Vos consignes ->
Pouvez-vous recopier fidèlement le passage du texte sur les conseils d’écriture d’Umberto Eco qui commence à « 2. Ce n’est » et se termine à « d’acronymes & d’abréviations, etc. » ?

Document ->
★ ★ ★ ★

« J’ai trouvé en ligne une série d’instructions pour bien écrire. Je les adopte avec quelques variantes car je pense qu’elles pourraient être utiles aux écrivains, en particulier à ceux qui suivent des cours d’écriture créative. »
Le propos d’Umberto Eco se trouve dans La Bustina di Minerva (Bompiani, 2000), un recueil de ses chroniques hebdomadaires pour L’Espresso. Avec son ironie habituelle, il donne 40 conseils pour bien parler italien. Forcément, une fois traduit en français, ce sont 40 conseils pour bien parler, et surtout bien écrire, en français. Petite traduction personnelle à partir de la version italienne, d’une version en anglais qui ne retient que 36 points, et de traduction automatique (qui peine un peu, il a fallu adapter pas mal de choses, c’est le souci avec l’ironie et les jeux de mots…)
Bref, sans trop trahir j’espère, voici les 40 conseils d’Umberto Eco pour écrire en français. Le 24e va vous surprendre. Forcément (c’est mon favori).
1. Évitez les allitérations, même si elles tentent les têtus.
2. Ce n’est pas que le subjonctif doit être évité, mais plutôt qu’il n’est utilisé que lorsque cela est nécessaire.
3. Evitez les clichés : c’est la cerise sur le gâteau.
4. Exprimez-vous comme vous respirez.
[Littéralement, Esprimiti siccome ti nutri, c’est « Exprimez-vous comme vous mangez » (merci à Marie pour son commentaire). Mais ne dirait-on pas plutôt ça, en français, pour écrire beaucoup, tout le temps, sans réfléchir ? ]
5. N’utilisez pas d’acronymes & d’abréviations, etc.
6. Rappelez-vous (toujours) que la parenthèse (même lorsqu’elle semble indispensable) interrompt le fil de la discussion.
7. Attention à ne pas faire… d’indigestion de points de suspension.
8. Utilisez le moins de guillemets possible : ce n’est pas « bien ».
9. Ne généralisez jamais.

★ ★ ★ ★

Données fournies ->

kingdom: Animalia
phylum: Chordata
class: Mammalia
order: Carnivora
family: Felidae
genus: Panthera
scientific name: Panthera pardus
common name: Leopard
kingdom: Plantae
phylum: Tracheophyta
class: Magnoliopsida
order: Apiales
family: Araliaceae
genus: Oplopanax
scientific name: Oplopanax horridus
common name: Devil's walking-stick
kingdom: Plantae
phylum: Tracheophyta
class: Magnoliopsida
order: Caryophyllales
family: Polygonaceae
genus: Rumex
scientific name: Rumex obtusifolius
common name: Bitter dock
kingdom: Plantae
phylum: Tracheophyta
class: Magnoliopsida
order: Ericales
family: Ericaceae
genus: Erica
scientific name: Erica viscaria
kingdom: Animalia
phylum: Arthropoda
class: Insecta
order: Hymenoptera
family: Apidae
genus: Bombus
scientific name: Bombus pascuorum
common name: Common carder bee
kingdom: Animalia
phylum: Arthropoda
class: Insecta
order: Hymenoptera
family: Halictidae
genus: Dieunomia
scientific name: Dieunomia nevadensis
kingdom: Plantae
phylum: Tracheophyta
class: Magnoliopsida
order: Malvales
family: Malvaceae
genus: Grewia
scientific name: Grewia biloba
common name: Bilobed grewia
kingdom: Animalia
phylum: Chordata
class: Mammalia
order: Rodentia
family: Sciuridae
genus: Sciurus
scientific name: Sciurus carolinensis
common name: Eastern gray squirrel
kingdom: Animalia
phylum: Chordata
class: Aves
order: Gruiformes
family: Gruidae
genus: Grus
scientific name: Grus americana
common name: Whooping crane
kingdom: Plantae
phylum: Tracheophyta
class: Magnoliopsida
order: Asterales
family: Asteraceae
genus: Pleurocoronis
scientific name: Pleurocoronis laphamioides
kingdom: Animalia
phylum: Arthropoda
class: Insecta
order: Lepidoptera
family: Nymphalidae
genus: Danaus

★ ★ ★ ★

La réponse ->
2. Ce n’est pas que le subjonctif doit être évité, mais plutôt qu’il n’est utilisé que lorsque cela est nécessaire.
3. Evitez les clichés : c’est la cerise sur le gâteau.
4. Exprimez-vous comme vous respirez.
[Littéralement, Esprimiti siccome ti nutri, c’est « Exprimez-vous comme vous mangez » (merci à Marie pour son commentaire). Mais ne dirait-on pas plutôt ça, en français, pour écrire beaucoup, tout le temps, sans réfléchir ? ]
5. N’utilisez pas d’acronymes & d’abréviations, etc.